Il 12% dei contribuenti versa circa il 57% dell’Irpef complessiva, un 12% composto da contribuenti che dichiarano redditi dai 35.000 ai 300.000 euro annui. «Ma la rivendicazione di categoria che rappresentiamo è solo la cartina di tornasole di un sistema che non regge più e il cui malfunzionamento, dimostrato ancora una volta da Itinerari previdenziali, mina alla base lo Stato sociale che conosciamo e che l’Italia ha costruito un pezzo alla volta, dal Dopoguerra ai giorni nostri. Come è possibile, infatti, che i circa 300.000 dirigenti (pubblici e privati) che rappresentiamo e che percepiscono una retribuzione netta compresa tra i 3.000 ed i 5.000 euro al mese, siano la maggioranza dei contribuenti appartenenti alle classi di reddito più elevate, quando consultando i documenti dell’Aci, dell’Agenzia delle Entrate e del Registro navale si evince che le autovetture di grossa cilindrata, cioè oltre i 2.500 cc, sono quasi 1,5 milioni, che almeno 1 milione di italiani soggiorna ogni anno negli alberghi a 5 stelle e di lusso, che le abitazioni di pregio, cioè ville e villini, iscritte nei registri catastali superano i 2 milioni, che nelle capitanerie di porto risultano iscritte 80.000 imbarcazioni di almeno 10 metri di lunghezza. E l’elenco potrebbe continuare se ci soffermassimo sul divario fra gli indici del tenore di vita ed i dati del fisco», conclude Ambrogioni.
«Quella che emerge dalla quinta indagine sull’Irpef di Itinerari Previdenziali – ha detto Alberto Brambilla, presidente del Centro Studi e Ricerche Itinerari Previdenziali – è una fotografia da Paese rassegnato, e non certo del rango G7, che sta mettendo in particolar modo alla prova la cosiddetta classe media, spesso costretta a pagare più tasse per sopperire alla massa che non le paga. D’altra parte, le dichiarazioni dei redditi ai fini Irpef presentate lo scorso anno sottolineano il perdurare di una situazione di criticità nell’impianto fiscale italiano, imputabili ad almeno due ragioni: la prima è da individuare nel sistema che, lungi dal far emergere i redditi, sembra piuttosto incentivare a dichiarare il meno possibile, così da poter usufruire delle agevolazioni fiscali e dei benefici collegati al reddito, che Stato, Regioni ed Enti locali erogano di fatto sulla base di quanto si dichiara, spesso tramite un Isee facilmente aggirabile, e in assenza di una banca dati nazionale dell’assistenza; la seconda, invece, nella somma di alte aliquote fiscali sui redditi con doppia progressività che, abbinate ad alte imposte indirette, in primis l’Iva, incentivano a pagare in modo irregolare».

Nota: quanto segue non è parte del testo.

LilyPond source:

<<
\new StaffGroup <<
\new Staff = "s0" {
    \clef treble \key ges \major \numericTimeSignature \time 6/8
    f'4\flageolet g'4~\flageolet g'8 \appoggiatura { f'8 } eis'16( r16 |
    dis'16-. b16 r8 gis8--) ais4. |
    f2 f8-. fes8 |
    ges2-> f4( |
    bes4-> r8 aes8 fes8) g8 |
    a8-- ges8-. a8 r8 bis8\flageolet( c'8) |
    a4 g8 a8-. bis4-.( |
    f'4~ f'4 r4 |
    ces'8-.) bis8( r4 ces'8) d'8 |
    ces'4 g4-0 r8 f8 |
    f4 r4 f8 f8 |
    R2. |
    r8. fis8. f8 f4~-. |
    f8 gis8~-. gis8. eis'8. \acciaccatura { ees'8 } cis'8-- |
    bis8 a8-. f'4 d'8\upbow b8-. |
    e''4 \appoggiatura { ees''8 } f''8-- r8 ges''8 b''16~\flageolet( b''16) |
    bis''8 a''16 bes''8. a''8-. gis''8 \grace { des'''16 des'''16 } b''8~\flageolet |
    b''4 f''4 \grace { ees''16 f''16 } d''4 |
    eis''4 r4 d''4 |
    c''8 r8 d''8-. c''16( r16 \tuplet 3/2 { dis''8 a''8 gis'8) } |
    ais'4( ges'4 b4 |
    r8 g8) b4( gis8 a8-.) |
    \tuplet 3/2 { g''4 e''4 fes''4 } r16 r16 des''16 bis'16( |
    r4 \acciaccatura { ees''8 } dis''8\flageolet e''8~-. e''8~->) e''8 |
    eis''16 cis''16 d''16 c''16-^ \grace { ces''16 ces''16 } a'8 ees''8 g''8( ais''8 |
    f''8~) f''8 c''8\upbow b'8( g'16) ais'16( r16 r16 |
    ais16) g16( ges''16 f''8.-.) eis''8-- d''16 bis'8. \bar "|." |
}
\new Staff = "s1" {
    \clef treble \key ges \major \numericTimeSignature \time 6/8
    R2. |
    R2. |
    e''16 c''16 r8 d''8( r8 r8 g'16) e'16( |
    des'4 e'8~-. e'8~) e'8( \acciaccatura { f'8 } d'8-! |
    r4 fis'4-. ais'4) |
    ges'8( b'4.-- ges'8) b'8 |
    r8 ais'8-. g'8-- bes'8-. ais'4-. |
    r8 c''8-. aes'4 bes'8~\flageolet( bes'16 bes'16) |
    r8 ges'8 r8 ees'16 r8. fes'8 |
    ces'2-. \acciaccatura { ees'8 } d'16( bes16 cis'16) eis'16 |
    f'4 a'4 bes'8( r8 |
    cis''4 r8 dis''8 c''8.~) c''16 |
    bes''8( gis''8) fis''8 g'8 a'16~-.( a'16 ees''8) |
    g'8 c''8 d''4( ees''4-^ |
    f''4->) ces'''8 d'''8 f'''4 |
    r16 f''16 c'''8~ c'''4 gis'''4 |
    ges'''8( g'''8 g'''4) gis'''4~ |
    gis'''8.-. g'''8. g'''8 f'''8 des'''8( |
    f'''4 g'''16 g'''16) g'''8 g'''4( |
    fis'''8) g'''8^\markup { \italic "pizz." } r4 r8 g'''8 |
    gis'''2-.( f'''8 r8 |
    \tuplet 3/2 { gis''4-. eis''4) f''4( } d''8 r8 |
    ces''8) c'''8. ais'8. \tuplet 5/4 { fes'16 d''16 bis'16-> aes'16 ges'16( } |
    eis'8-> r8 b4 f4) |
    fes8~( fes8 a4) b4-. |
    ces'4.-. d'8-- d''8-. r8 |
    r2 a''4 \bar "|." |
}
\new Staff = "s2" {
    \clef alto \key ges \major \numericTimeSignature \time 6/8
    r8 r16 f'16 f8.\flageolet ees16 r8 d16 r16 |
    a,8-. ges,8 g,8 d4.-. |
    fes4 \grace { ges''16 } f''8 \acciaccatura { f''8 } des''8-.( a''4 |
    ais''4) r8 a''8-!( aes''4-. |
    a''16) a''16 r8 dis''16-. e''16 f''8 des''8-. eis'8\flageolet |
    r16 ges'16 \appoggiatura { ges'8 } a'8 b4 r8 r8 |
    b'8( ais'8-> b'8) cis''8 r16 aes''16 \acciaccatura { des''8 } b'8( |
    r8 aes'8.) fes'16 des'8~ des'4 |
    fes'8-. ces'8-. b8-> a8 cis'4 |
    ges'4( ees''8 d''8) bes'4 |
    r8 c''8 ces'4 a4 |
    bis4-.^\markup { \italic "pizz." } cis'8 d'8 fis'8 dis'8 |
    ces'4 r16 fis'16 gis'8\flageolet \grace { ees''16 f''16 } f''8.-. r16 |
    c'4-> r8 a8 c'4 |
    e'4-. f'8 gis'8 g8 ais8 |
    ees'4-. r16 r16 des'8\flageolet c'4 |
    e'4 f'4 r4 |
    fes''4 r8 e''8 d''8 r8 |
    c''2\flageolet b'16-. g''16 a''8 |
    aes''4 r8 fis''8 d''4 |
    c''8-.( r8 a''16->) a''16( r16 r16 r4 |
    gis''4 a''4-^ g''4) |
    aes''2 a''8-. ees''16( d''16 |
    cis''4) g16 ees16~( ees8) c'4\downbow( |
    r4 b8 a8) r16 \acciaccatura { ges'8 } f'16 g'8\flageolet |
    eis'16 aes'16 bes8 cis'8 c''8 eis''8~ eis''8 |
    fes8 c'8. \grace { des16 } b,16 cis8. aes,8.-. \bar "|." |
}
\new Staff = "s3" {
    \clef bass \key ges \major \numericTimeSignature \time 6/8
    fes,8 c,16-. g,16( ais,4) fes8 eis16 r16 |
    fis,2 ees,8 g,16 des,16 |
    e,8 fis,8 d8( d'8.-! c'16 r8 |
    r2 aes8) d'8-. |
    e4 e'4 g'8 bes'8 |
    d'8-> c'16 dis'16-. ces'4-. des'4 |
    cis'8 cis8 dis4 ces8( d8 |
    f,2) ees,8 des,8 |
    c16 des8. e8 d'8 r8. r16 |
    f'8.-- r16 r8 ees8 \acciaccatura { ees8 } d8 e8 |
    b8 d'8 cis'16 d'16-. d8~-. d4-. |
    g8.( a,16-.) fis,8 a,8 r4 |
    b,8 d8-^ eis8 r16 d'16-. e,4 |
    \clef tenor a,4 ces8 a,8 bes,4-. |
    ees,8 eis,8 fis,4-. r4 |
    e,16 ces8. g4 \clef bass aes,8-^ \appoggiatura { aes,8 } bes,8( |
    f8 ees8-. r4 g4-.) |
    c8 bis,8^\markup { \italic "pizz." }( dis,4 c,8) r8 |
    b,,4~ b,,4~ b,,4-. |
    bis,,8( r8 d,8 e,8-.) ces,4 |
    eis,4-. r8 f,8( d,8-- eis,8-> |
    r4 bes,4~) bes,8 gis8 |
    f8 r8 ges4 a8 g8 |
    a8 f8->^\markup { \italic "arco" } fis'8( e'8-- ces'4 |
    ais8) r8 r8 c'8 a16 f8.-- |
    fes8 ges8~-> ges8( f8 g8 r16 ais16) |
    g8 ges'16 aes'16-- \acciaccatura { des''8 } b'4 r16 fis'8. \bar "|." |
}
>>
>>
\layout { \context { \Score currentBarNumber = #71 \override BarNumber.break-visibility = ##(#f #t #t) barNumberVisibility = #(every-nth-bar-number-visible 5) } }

Secondo Brambilla «se si vuole mantenere un welfare che possa garantire anche in futuro la coesione sociale e la copertura dei più deboli è fondamentale allora affiancare a un serrato controllo della spesa assistenziale anche un accorto monitoraggio delle entrate fiscali e segnatamente dell’Irpef. E, ancor di più, investire le poche risorse disponibili in ricerca, sviluppo e sostegno all’occupazione».